Para nadie es desconocido el fenómeno mediático y social en el que se convirtió la serie televisiva El Chavo del 8, cuya emisión comenzó en 1971, en lo que entonces era la Televisión Independiente de México, más adelante Televisa.

La trama protagonizada por un grupo de personas que habitaban una vecindad, que sublimó de manera indiscriminada la pobreza y el conformismo social, se convirtió en uno de los programas de mayor alcance en Latinoamérica desde aquellos años.

Sin embargo, el carácter del programa trascendió las esferas del mero entretenimiento. Su creador, Roberto Gómez Bolaños, al frente del elenco que participaba en la serie, mantuvo una muy debatible relación con diversos gobiernos dictatoriales en la región. El recibimiento de los protagonistas del Chavo en países como Chile, durante la época de la dictadura, representa no sólo la trascendencia a nivel comercial del producto, sino la empatía de Gómez Bolaños con las ideas políticas de un régimen represor y autoritario.

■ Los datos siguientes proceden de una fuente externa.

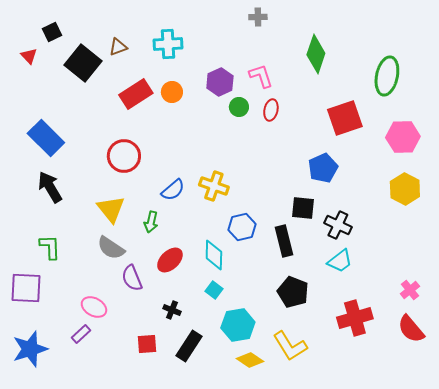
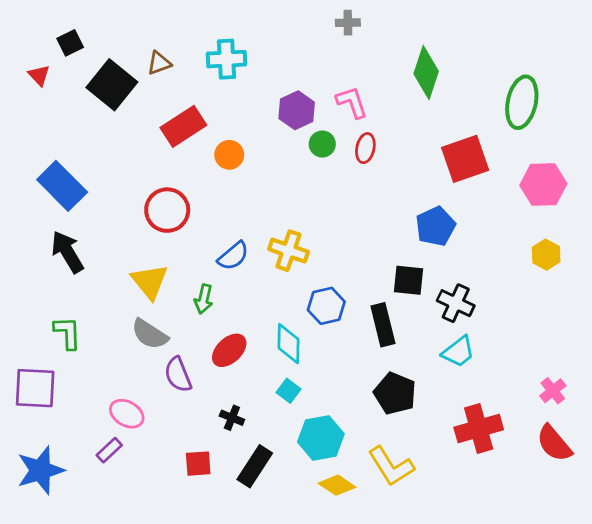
orange circle: (172, 92) -> (229, 155), moved
yellow hexagon: (405, 189) -> (546, 255), size x0.7

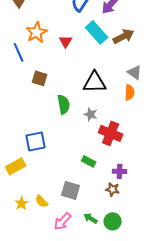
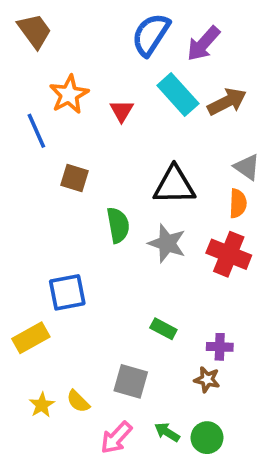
gray star: (91, 114) -> (167, 243), size x1.5
red cross: (111, 133) -> (229, 254), moved

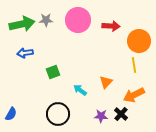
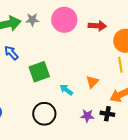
blue arrow: (25, 53) -> (11, 53), turned 56
green square: (53, 72) -> (39, 72), size x1.5
black cross: (121, 114) -> (107, 114), turned -32

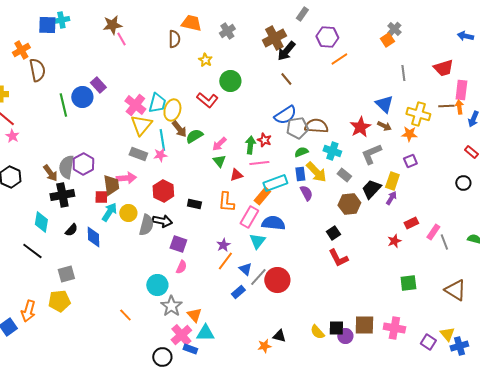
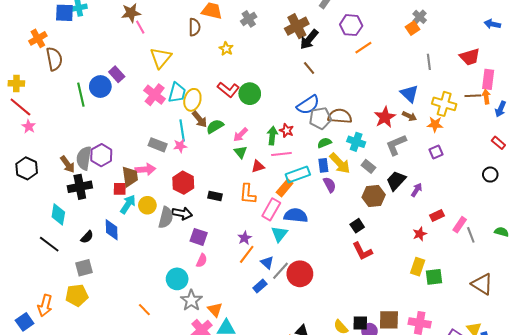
green circle: (230, 81) -> (250, 94), moved
yellow triangle: (141, 125) -> (161, 58), moved
yellow rectangle: (392, 181) -> (418, 267), moved
black semicircle: (71, 230) -> (87, 237), moved

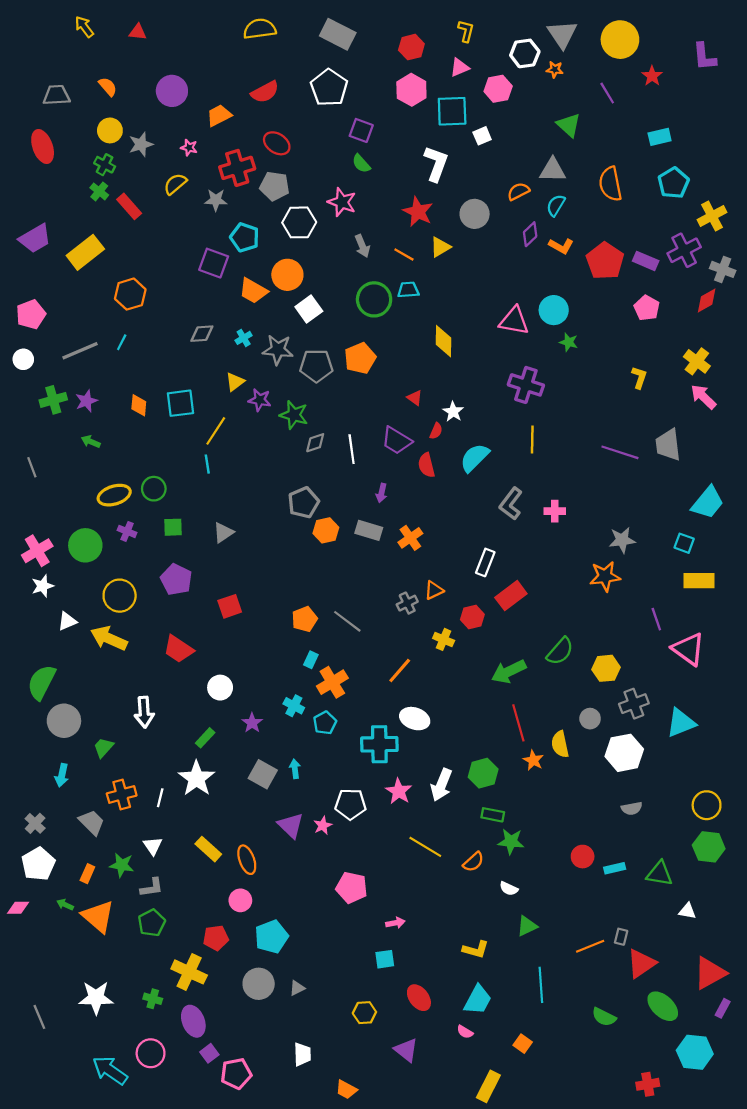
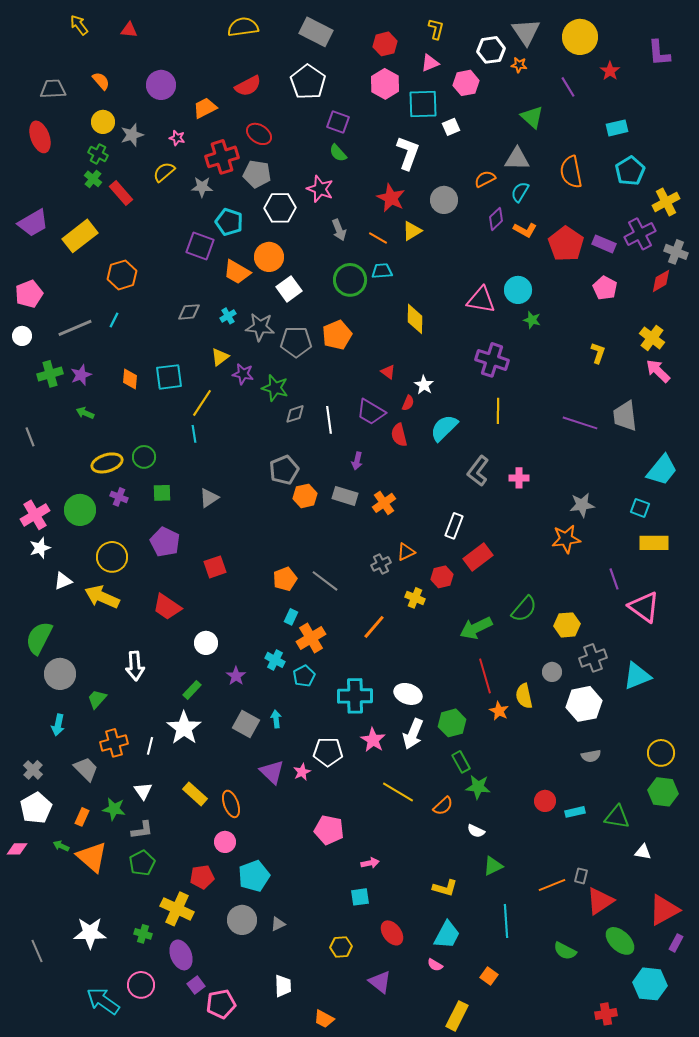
white ellipse: (415, 719) -> (408, 694), moved
green rectangle: (493, 815) -> (461, 762), turned 50

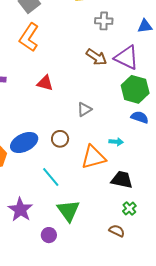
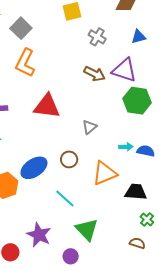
gray cross: (104, 21) -> (97, 37), turned 36
red triangle: (45, 83) -> (47, 106), size x1.6
blue semicircle: (140, 117) -> (146, 151), moved
cyan arrow: (116, 142) -> (126, 147), moved

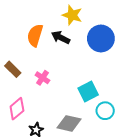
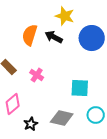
cyan square: (88, 92) -> (80, 88), turned 30
cyan circle: (105, 111) -> (96, 115), moved

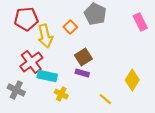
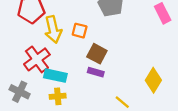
orange square: (70, 27) -> (80, 31), moved, turned -32
brown square: (83, 57) -> (97, 54), turned -30
yellow cross: (61, 94) -> (58, 96), moved, turned -32

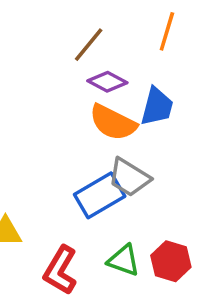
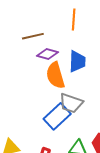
brown line: (89, 45) -> (33, 36), turned 50
orange semicircle: (113, 123) -> (55, 75), turned 60

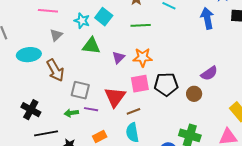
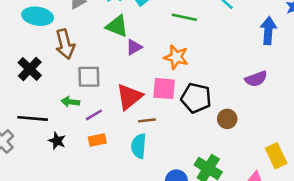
purple triangle: (118, 57) -> (134, 47), moved
purple semicircle: (209, 73) -> (256, 79), moved
gray square: (80, 90) -> (89, 77), turned -30
purple line: (91, 109) -> (94, 115), moved, turned -56
black cross: (31, 110) -> (30, 69), moved

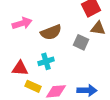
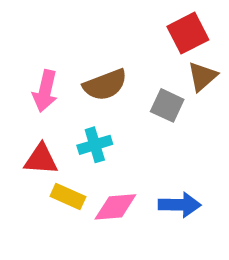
pink arrow: (22, 23) -> (45, 91), moved, turned 120
brown triangle: (98, 28) -> (202, 77), turned -49

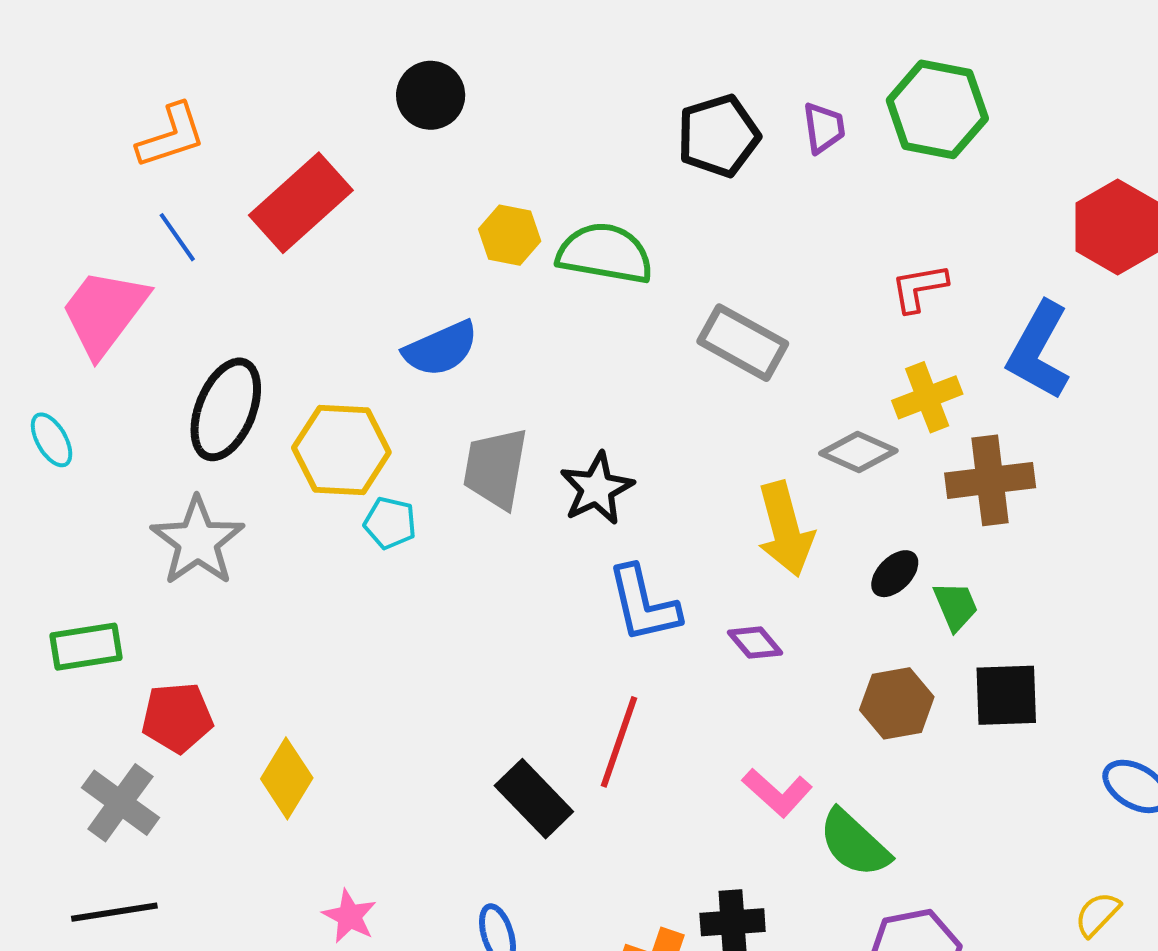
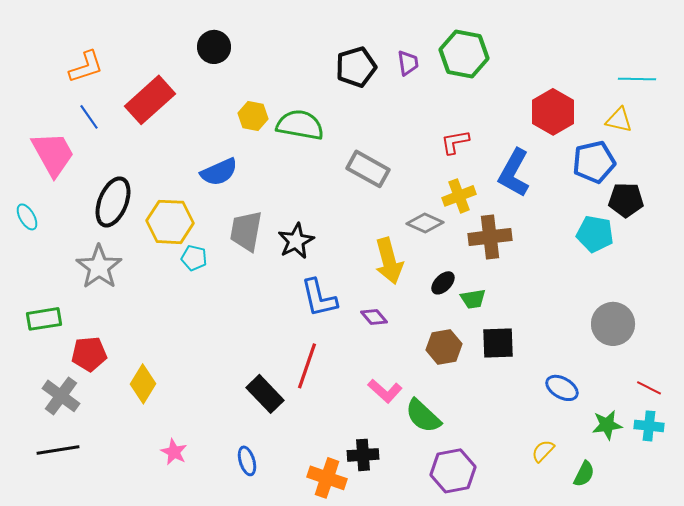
pink trapezoid: (104, 312) -> (53, 154), turned 114
green trapezoid: (956, 606) -> (473, 299), turned 104

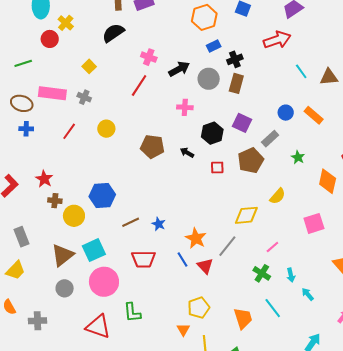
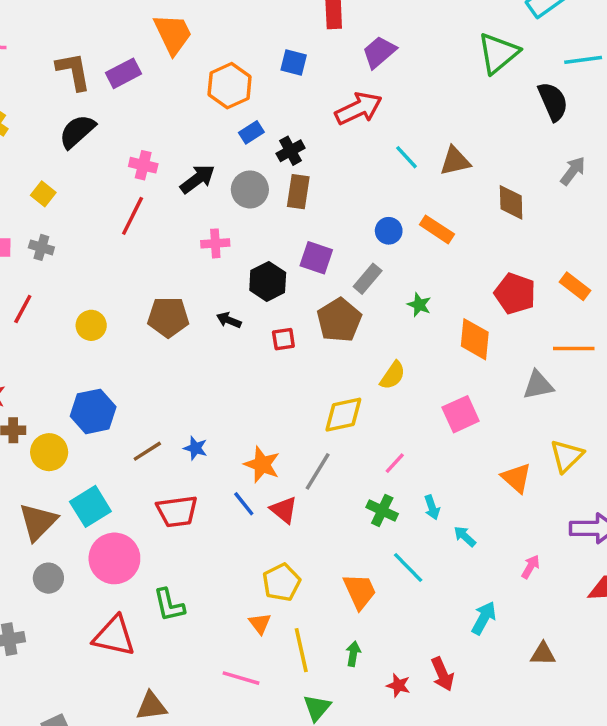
yellow circle: (106, 129) -> (91, 325), moved

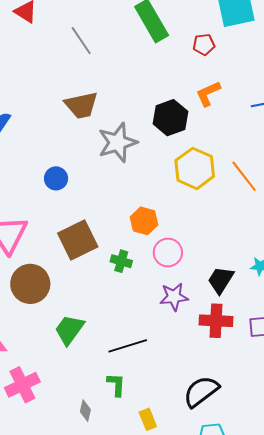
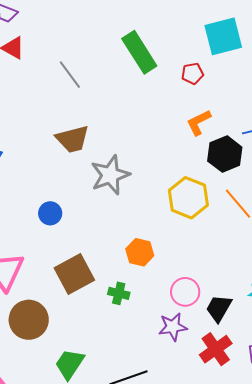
black hexagon: (170, 118) -> (225, 154), moved
pink circle: (168, 253) -> (185, 292), moved
red cross: (216, 321) -> (216, 349), turned -36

Desde muy diversas perspectivas se ha analizado la instrumentación de este tipo de programas para la construcción y manipulación de conciencia. El Chavo, más allá de la mote de humor blanco que le definió, representa parte de una cultura televisiva que durante muchos años se caracterizó por la banalización de los problemas sociales, por la ausencia de cualquier tipo de crítica. La idea de proporcionar un entretenimiento simplón y adormecedor, que hoy por fortuna es cuestionado por un público que cuenta con mayores elementos de análisis y con la posibilidad de elegir contenidos de calidad.